* **DAFTAR TUGAS**:
A. Tentukan apakah setiap pernyataan berikut sesuai dengan kutipan tentang pengukuhan guru besar di UGM. Jawab ya atau tidak, disertai kata-kata penentu dari kutipan yang dikutip persis. (i) Puji Astuti dikukuhkan sebagai Guru Besar dalam bidang Biologi Farmasi. (ii) Agung Endro Nugroho dikukuhkan sebagai Guru Besar pada usia 40 tahun. (iii) Pengukuhan Puji Astuti berlangsung di Balai Senat UGM.
B. Cetak bagian kutipan tentang pengukuhan guru besar di UGM yang berada di antara "Kisah pasangan ini" dan "kampus yang sama.", termasuk kedua batas itu.
C. Terjemahkan kalimat dari kutipan tentang pengukuhan guru besar di UGM ini ke dalam bahasa Inggris: "Kisah pasangan ini bermula dari perkuliahan di Universitas Gadjah Mada (UGM)."

* **KUTIPAN UNTUK DIBACA**:
────────

Kisah pasangan ini bermula dari perkuliahan di Universitas Gadjah Mada (UGM). Tak ada yang menyangka, bertahun-tahun kemudian, mereka akan dikukuhkan sebagai Guru Besar di kampus yang sama.
Prof Dr apt Puji Astuti, SSi, MSc, dikukuhkan sebagai Guru Besar dalam bidang Biologi Farmasi pada Fakultas Farmasi UGM, Selasa (29/8) di Balai Senat UGM. Sepuluh tahun sebelumnya, suaminya, Prof Dr apt Agung Endro Nugroho, MSi, juga dikukuhkan sebagai Guru Besar pada Fakultas Farmasi UGM di usia 36 tahun.
"Sebenarnya kami nggak menyangka, karena kan penganugerahan gelar profesor itu semua civitas akademika ingin capai karena kan nggak mudah. Kalau Pak Agung itu sudah dapat profesor tahun 2012 jadi 10, 11 tahun yang lalu lah," kata Prof Puji dalam detikJogja dikutip Sabtu (2/9/2023).

────────

* **DAFTAR TERLAMPIR**:
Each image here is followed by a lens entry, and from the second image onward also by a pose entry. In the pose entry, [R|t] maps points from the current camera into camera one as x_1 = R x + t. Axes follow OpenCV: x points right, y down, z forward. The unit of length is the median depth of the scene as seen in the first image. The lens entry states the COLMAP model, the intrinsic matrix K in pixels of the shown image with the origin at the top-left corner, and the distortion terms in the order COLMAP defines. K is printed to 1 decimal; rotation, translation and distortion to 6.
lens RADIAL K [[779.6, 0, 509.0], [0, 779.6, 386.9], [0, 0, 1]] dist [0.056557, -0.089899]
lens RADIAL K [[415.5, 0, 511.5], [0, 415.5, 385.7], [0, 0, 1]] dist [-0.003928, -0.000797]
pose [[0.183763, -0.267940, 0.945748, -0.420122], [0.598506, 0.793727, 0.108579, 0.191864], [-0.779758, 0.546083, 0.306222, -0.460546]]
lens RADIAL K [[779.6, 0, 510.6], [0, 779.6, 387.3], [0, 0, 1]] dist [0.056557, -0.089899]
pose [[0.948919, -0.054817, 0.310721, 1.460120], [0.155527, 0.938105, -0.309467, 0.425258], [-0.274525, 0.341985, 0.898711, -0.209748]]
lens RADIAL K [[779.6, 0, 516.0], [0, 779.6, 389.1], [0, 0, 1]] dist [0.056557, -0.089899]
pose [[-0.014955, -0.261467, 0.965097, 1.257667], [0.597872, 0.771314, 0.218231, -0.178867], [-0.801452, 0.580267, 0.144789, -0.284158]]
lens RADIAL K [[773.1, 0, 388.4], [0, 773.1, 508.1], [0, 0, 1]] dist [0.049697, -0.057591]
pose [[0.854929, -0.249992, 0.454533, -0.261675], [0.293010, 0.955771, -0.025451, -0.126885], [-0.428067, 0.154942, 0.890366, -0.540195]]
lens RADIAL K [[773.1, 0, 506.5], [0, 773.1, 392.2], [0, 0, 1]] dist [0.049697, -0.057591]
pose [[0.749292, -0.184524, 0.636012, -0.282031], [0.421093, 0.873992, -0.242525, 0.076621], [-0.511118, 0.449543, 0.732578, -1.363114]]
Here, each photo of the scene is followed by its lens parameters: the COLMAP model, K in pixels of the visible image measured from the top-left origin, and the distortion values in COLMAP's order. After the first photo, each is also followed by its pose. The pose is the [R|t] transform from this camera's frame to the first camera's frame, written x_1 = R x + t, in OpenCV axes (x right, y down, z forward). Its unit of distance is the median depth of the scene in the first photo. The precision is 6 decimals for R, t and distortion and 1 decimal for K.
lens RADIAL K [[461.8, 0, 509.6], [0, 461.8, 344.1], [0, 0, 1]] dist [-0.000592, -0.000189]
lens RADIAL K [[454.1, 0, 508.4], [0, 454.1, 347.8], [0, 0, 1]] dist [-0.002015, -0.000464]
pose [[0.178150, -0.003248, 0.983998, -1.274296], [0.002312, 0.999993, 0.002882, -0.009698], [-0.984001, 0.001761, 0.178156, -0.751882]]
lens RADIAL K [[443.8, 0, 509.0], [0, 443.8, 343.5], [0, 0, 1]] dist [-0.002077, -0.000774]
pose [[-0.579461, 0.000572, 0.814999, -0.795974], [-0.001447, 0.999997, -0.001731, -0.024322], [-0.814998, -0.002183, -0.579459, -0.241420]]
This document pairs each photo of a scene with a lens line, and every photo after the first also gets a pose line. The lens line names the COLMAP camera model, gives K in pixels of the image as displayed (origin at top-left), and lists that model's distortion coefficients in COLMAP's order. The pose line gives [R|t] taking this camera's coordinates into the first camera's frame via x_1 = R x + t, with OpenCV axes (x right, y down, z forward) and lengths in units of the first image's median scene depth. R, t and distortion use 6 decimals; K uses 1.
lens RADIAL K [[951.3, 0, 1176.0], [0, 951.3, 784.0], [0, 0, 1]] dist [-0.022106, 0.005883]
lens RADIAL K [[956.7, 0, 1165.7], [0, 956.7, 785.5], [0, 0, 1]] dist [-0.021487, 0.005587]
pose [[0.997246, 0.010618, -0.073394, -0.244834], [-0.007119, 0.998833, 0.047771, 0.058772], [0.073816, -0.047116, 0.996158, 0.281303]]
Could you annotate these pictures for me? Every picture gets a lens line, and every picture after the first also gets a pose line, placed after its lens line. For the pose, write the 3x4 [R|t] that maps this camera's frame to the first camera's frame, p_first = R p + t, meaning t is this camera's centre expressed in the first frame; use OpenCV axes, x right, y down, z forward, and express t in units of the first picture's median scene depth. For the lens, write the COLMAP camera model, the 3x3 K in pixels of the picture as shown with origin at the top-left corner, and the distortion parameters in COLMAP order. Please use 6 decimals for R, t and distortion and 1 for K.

────────

* **DAFTAR JAWABAN**:
A.
(i) Ya: "dikukuhkan sebagai Guru Besar dalam bidang Biologi Farmasi pada Fakultas Farmasi UGM"
(ii) Tidak: "juga dikukuhkan sebagai Guru Besar pada Fakultas Farmasi UGM di usia 36 tahun"
(iii) Ya: "Selasa (29/8) di Balai Senat UGM"

B.
Kisah pasangan ini bermula dari perkuliahan di Universitas Gadjah Mada (UGM). Tak ada yang menyangka, bertahun-tahun kemudian, mereka akan dikukuhkan sebagai Guru Besar di kampus yang sama.

C. This couple's story began during their studies at Universitas Gadjah Mada (UGM).